=== The data ===
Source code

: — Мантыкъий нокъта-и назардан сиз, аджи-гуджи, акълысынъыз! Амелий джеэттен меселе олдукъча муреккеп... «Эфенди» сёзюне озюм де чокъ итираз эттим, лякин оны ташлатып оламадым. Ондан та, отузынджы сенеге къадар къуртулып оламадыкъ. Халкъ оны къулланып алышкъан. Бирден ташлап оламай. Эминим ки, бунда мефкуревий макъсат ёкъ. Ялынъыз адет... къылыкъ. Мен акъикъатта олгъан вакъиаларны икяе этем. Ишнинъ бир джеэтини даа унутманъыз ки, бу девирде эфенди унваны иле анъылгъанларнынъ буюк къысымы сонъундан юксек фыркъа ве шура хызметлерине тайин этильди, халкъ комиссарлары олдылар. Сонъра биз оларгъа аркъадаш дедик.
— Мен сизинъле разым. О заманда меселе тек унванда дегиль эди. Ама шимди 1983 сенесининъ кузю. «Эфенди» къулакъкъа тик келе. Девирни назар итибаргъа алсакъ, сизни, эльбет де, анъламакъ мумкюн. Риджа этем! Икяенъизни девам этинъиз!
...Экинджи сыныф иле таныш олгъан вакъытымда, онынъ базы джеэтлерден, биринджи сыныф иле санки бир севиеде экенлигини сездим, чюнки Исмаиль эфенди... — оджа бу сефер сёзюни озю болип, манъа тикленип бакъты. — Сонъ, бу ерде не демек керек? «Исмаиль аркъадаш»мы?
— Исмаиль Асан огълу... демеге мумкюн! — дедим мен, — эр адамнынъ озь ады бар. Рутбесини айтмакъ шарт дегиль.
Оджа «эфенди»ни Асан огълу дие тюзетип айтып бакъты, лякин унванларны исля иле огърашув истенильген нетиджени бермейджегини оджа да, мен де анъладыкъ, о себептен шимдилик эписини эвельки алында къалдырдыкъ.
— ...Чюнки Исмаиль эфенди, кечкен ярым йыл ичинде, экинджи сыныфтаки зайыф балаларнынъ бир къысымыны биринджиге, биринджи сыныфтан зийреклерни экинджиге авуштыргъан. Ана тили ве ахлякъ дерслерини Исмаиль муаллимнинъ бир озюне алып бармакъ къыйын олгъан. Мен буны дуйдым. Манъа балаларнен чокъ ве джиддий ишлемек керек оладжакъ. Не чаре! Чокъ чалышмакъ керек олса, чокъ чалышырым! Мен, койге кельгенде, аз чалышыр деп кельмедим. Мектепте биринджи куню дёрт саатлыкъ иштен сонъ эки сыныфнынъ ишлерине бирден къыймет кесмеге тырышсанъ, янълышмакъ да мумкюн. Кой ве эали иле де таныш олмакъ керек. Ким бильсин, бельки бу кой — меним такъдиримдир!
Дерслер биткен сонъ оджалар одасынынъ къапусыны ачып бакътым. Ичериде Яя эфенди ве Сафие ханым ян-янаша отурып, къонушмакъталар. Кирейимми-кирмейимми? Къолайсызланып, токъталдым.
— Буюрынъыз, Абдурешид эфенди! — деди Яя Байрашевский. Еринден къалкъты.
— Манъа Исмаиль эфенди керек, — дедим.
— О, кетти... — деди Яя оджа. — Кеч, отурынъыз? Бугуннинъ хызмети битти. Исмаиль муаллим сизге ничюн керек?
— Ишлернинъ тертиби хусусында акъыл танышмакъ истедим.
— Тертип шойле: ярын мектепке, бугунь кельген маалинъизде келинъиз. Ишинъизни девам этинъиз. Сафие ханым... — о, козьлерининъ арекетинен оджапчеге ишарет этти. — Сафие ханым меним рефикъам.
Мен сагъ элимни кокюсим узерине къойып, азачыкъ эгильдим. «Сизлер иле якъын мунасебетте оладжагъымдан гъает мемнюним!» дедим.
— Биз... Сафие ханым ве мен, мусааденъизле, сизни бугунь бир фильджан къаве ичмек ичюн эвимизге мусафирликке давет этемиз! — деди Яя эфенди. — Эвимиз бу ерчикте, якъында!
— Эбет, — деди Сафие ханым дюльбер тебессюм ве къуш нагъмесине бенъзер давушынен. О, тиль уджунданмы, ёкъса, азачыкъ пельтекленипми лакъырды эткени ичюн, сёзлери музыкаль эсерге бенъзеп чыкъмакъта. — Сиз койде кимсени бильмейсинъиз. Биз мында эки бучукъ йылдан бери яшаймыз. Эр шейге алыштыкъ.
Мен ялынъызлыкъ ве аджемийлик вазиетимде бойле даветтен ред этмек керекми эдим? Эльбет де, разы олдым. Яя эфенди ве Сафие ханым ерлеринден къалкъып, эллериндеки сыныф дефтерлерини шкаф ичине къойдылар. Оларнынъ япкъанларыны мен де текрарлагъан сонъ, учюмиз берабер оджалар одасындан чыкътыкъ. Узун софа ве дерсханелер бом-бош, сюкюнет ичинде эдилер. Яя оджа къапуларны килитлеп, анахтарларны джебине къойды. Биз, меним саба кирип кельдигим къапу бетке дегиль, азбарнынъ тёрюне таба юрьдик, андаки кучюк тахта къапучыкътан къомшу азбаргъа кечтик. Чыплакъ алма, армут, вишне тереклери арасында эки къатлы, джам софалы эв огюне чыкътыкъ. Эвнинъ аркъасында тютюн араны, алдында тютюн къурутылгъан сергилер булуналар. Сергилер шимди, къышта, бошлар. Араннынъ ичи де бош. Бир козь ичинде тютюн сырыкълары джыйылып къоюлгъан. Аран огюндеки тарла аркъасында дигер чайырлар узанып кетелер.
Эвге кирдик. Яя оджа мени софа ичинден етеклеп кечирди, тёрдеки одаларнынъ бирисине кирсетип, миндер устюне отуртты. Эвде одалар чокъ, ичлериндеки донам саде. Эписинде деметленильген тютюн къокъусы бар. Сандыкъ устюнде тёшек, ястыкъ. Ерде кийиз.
===
Required work. Please format the records as a Markdown table with the columns Row and Line, starting with the line that contains "оларгъа аркъадаш дедик." and going on through the line that contains "Икяенъизни девам этинъиз!". Include only those lines and leave out any blank ones.

Result for this exercise.
| Row | Line |
|---|---|
| 1 | : — Мантыкъий нокъта-и назардан сиз, аджи-гуджи, акълысынъыз! Амелий джеэттен меселе олдукъча муреккеп... «Эфенди» сёзюне озюм де чокъ итираз эттим, лякин оны ташлатып оламадым. Ондан та, отузынджы сенеге къадар къуртулып оламадыкъ. Халкъ оны къулланып алышкъан. Бирден ташлап оламай. Эминим ки, бунда мефкуревий макъсат ёкъ. Ялынъыз адет... къылыкъ. Мен акъикъатта олгъан вакъиаларны икяе этем. Ишнинъ бир джеэтини даа унутманъыз ки, бу девирде эфенди унваны иле анъылгъанларнынъ буюк къысымы сонъундан юксек фыркъа ве шура хызметлерине тайин этильди, халкъ комиссарлары олдылар. Сонъра биз оларгъа аркъадаш дедик. |
| 2 | — Мен сизинъле разым. О заманда меселе тек унванда дегиль эди. Ама шимди 1983 сенесининъ кузю. «Эфенди» къулакъкъа тик келе. Девирни назар итибаргъа алсакъ, сизни, эльбет де, анъламакъ мумкюн. Риджа этем! Икяенъизни девам этинъиз! |